_DESCRIPTION OF THE TASK_
In the rows below, copy word for word every line from the one that contains "pose: elev=22.0 azim=103.5" through the one that contains "Dot at: (239, 451)", keeping both of those lines.
*** INPUT FOR THIS TASK ***
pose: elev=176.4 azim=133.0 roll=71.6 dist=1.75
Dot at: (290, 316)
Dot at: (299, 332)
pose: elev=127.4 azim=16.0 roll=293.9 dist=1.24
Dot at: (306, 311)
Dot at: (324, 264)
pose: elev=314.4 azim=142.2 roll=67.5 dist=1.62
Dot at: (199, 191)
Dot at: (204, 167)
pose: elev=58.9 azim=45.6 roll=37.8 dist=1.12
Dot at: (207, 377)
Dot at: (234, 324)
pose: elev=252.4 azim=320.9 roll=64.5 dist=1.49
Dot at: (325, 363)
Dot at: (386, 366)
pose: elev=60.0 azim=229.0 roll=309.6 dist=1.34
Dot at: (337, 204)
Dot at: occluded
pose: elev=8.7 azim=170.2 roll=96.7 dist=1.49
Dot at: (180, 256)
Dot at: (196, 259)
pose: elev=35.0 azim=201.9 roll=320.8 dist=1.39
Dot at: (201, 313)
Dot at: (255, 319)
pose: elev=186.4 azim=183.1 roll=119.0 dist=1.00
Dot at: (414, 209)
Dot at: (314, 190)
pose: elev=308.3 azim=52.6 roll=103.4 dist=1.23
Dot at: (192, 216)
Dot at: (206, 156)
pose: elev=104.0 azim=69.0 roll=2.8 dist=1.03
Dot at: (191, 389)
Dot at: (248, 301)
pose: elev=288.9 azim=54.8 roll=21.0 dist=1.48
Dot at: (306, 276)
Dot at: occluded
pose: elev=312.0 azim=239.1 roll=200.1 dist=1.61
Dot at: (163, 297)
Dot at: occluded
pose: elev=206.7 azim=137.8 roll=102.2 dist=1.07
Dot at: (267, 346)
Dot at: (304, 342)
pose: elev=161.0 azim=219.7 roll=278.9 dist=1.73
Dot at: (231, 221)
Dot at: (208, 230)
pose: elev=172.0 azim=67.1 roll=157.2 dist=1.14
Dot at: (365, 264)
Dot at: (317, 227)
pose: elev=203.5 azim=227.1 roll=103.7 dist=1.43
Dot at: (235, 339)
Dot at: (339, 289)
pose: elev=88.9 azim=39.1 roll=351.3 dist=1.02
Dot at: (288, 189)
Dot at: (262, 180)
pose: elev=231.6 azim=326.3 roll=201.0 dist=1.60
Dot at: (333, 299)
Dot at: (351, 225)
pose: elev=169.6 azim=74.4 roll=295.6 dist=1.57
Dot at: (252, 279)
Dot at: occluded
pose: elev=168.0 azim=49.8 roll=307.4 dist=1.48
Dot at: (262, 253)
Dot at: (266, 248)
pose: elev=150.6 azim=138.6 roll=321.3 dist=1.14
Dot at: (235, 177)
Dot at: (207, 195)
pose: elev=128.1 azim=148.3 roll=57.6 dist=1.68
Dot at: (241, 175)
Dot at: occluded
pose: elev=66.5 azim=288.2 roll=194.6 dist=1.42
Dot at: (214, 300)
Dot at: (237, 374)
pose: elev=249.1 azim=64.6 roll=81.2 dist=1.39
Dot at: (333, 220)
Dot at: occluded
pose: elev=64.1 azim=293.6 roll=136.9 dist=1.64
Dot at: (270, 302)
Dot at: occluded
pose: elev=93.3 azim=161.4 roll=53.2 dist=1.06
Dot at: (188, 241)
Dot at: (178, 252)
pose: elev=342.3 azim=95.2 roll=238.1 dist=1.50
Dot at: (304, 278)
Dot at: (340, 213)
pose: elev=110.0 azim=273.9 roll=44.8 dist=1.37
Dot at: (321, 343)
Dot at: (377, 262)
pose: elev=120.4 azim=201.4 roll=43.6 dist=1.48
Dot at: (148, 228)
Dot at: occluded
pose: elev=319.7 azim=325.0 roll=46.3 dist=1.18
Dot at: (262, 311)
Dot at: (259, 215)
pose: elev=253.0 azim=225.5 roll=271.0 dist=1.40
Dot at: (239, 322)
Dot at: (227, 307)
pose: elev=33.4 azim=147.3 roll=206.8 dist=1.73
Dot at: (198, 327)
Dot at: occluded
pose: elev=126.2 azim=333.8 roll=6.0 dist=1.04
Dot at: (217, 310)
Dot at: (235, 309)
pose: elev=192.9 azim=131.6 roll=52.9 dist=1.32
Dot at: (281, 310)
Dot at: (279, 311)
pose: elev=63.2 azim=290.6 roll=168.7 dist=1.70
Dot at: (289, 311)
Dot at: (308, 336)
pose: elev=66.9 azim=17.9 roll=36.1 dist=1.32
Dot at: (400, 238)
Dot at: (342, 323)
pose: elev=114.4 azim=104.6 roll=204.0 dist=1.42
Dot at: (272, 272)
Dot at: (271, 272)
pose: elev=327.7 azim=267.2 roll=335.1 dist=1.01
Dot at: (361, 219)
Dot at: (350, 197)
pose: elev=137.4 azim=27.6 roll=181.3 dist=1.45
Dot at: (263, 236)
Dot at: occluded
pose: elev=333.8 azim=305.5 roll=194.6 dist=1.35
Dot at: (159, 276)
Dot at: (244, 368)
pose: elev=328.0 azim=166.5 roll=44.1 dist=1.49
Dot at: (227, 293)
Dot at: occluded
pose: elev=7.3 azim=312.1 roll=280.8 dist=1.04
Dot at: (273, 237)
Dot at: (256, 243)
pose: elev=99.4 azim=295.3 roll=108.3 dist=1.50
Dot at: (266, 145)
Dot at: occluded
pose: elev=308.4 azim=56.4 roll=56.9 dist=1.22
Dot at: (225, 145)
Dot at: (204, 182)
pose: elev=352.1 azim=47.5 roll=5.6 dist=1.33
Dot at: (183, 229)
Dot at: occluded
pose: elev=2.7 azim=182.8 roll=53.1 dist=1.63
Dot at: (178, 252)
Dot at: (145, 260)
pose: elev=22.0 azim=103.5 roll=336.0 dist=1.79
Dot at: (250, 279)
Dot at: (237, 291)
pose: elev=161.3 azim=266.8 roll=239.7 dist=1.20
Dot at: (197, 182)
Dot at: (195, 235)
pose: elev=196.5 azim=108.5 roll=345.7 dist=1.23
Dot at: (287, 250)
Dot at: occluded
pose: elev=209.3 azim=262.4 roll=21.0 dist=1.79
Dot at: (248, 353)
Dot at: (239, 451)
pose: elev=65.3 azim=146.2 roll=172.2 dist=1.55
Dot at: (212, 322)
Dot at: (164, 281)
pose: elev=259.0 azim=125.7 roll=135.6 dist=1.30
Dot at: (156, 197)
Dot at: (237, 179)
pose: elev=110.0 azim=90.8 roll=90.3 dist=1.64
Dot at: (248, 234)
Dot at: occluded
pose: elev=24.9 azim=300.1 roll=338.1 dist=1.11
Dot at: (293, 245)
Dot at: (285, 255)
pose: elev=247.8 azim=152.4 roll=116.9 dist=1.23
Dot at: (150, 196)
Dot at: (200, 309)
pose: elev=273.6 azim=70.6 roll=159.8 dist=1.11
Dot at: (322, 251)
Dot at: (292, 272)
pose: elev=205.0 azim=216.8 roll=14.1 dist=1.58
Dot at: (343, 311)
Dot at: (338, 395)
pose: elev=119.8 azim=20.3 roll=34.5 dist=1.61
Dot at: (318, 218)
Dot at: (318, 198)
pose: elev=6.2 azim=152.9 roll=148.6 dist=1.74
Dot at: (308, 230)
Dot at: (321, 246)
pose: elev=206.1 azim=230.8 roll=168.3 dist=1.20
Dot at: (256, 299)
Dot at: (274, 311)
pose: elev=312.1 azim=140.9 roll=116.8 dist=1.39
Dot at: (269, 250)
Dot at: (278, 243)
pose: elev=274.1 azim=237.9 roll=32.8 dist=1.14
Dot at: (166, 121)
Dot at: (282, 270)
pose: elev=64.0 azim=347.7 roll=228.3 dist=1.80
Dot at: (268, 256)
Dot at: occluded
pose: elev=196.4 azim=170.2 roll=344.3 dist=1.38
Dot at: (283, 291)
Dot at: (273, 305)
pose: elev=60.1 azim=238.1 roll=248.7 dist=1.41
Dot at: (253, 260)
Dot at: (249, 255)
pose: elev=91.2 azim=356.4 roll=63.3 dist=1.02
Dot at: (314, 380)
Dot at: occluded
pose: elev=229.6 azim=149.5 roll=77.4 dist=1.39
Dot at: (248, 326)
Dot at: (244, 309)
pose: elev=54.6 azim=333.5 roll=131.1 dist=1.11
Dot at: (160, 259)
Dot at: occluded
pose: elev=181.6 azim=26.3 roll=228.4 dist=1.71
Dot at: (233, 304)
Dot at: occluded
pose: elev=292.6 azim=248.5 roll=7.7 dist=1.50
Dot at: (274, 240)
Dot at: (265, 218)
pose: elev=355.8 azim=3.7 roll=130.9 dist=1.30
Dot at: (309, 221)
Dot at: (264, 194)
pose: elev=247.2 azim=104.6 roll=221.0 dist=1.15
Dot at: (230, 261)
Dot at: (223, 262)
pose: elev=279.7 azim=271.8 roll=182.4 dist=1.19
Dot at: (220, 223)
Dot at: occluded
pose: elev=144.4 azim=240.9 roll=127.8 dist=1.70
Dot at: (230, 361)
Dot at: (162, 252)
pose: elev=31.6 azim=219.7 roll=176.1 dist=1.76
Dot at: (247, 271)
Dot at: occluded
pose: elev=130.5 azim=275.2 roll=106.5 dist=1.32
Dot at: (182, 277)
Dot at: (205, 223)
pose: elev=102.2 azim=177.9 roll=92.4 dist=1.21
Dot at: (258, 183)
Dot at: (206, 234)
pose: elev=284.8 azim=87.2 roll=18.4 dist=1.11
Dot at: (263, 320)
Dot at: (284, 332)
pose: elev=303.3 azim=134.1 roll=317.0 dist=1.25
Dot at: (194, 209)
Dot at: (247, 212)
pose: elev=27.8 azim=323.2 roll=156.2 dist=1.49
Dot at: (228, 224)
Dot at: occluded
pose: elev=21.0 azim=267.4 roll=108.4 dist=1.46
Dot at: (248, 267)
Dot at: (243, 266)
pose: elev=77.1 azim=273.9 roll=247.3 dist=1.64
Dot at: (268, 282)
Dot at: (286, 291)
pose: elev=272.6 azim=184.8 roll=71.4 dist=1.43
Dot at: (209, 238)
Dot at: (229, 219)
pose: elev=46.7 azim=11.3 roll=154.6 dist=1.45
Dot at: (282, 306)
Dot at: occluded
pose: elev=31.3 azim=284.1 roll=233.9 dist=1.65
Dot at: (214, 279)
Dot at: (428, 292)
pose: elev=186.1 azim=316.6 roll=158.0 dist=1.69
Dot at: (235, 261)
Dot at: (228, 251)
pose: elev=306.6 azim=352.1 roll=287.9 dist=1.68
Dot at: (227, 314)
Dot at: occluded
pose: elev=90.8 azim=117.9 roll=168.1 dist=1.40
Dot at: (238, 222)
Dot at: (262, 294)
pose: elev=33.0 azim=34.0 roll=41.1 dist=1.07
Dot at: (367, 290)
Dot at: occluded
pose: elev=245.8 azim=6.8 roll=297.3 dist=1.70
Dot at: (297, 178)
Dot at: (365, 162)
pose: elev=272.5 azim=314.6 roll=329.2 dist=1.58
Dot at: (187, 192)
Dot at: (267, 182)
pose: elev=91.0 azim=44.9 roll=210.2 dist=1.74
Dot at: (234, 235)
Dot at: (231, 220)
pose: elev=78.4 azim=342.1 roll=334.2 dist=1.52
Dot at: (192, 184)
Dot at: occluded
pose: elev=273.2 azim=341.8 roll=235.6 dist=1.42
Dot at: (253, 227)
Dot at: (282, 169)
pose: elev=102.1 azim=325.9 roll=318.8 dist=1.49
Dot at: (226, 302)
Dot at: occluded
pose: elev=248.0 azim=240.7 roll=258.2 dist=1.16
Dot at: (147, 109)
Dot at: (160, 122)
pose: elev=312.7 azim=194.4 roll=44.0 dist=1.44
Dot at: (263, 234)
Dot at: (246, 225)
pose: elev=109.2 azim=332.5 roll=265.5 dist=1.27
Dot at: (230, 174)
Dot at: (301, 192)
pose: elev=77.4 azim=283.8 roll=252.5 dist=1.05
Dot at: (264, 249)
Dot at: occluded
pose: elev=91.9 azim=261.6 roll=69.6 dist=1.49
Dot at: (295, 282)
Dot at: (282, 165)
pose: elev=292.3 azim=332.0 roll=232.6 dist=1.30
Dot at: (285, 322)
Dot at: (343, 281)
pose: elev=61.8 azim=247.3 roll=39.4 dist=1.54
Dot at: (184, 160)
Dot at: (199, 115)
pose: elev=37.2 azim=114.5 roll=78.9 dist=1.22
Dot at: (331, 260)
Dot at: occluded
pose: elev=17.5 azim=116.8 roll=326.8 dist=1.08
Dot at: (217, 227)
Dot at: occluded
***
_TASK RESPONSE_
pose: elev=22.0 azim=103.5 roll=336.0 dist=1.79
Dot at: (250, 279)
Dot at: (237, 291)
pose: elev=161.3 azim=266.8 roll=239.7 dist=1.20
Dot at: (197, 182)
Dot at: (195, 235)
pose: elev=196.5 azim=108.5 roll=345.7 dist=1.23
Dot at: (287, 250)
Dot at: occluded
pose: elev=209.3 azim=262.4 roll=21.0 dist=1.79
Dot at: (248, 353)
Dot at: (239, 451)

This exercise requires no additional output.